• [Exercise aim] Scan the entries for "Right". Every line that holds it is to be copied.

• [Material for the task]
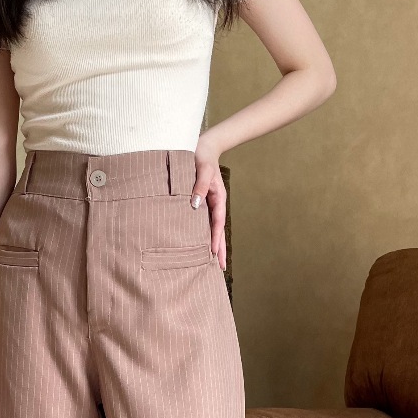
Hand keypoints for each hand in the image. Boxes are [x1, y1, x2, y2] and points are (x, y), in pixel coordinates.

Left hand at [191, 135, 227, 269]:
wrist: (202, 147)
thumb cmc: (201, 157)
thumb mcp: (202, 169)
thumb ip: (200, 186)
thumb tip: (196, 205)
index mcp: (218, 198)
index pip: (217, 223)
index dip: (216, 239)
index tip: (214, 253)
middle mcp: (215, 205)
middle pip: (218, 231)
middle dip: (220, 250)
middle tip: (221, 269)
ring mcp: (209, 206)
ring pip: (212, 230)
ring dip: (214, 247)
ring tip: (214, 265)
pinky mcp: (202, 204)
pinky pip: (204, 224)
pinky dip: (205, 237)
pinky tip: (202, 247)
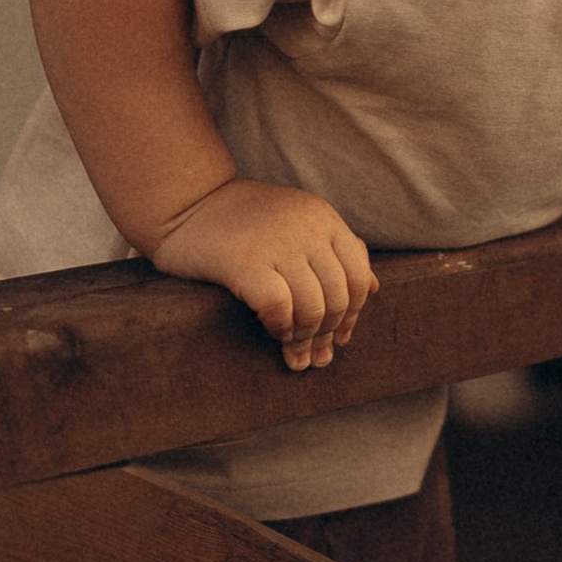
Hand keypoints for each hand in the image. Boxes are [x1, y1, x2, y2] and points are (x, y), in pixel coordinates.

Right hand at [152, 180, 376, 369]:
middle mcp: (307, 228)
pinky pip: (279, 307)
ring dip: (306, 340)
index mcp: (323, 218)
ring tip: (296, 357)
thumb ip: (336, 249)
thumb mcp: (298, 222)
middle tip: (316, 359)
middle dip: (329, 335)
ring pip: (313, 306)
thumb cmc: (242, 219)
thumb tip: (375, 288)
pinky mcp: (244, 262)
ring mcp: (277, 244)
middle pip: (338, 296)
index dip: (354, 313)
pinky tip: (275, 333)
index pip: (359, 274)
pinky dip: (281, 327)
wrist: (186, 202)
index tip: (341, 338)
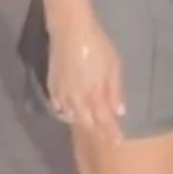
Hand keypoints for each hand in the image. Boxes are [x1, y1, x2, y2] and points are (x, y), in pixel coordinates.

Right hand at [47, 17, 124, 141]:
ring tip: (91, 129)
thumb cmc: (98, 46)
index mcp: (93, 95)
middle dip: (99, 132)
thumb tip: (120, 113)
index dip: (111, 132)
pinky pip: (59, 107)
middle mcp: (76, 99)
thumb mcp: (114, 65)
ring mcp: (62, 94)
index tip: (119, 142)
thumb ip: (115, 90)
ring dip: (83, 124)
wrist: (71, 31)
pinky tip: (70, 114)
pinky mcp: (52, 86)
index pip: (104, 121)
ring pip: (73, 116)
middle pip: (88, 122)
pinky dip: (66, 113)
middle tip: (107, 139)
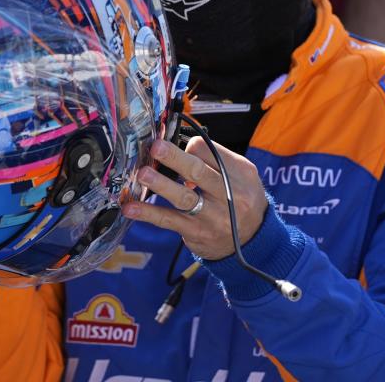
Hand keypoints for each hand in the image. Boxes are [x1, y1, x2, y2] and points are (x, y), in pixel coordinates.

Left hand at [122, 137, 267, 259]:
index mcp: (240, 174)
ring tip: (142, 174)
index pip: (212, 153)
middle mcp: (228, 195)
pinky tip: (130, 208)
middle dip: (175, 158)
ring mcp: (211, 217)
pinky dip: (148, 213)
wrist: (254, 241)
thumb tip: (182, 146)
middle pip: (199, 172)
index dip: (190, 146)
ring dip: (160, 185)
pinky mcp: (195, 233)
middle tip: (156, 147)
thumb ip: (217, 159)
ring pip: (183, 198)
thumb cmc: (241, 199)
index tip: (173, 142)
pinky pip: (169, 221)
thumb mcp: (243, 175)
--
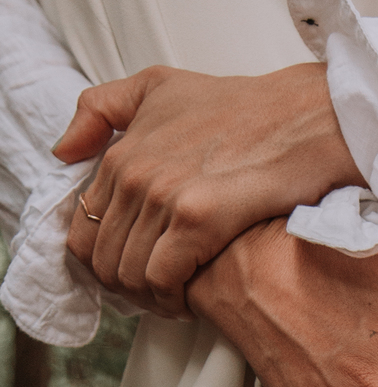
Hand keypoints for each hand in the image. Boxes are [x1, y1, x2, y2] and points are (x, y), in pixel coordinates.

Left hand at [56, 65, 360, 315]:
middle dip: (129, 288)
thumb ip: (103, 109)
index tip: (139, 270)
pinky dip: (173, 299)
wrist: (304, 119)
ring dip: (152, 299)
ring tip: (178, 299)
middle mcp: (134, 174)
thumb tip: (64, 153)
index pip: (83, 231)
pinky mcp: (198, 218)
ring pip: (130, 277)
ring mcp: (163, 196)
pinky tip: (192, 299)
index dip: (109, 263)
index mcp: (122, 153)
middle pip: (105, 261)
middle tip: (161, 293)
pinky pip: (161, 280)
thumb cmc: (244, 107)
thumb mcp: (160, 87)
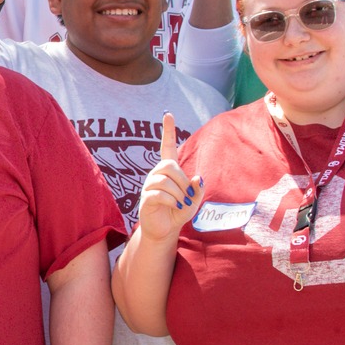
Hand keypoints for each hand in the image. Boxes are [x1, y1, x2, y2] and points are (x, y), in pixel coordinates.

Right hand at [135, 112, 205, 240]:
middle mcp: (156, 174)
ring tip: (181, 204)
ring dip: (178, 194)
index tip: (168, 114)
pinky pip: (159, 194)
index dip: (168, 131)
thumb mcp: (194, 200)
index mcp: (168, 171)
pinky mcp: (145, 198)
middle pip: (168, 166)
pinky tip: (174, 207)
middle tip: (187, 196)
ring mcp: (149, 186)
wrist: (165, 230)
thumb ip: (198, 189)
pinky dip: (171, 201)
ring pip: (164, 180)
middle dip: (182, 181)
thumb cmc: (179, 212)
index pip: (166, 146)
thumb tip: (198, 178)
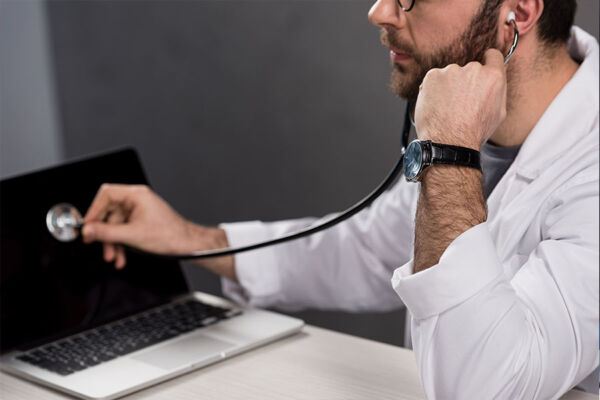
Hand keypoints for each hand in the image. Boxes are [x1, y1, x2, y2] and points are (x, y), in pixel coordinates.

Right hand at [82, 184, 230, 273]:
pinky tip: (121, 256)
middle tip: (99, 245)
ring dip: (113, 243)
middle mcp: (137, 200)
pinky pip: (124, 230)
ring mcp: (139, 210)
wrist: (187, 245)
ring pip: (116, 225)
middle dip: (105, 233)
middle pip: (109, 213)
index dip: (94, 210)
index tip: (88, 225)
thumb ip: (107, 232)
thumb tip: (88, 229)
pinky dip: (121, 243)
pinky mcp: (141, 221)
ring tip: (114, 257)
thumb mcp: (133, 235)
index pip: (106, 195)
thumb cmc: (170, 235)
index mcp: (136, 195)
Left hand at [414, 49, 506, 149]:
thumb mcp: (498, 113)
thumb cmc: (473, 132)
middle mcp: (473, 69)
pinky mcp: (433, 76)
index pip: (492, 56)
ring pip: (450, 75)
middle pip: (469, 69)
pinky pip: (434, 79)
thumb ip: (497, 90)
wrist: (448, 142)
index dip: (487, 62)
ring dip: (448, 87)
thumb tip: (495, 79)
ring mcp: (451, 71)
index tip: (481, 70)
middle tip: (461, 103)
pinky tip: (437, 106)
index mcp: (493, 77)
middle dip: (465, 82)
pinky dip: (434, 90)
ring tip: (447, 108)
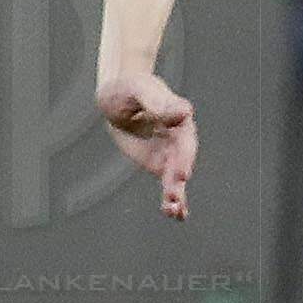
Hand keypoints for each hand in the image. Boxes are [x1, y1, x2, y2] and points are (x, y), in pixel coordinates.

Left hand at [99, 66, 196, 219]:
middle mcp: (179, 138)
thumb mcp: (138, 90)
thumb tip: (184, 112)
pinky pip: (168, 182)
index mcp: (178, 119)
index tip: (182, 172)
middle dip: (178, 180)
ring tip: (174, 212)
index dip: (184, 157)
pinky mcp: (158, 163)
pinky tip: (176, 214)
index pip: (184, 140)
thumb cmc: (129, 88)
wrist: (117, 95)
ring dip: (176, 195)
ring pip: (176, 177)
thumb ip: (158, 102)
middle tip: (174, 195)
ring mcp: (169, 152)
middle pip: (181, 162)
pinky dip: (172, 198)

• [Reply]
Right hand at [152, 180, 376, 369]:
Right hand at [47, 17, 124, 141]:
Right hand at [135, 112, 205, 240]:
Right hand at [82, 184, 230, 273]:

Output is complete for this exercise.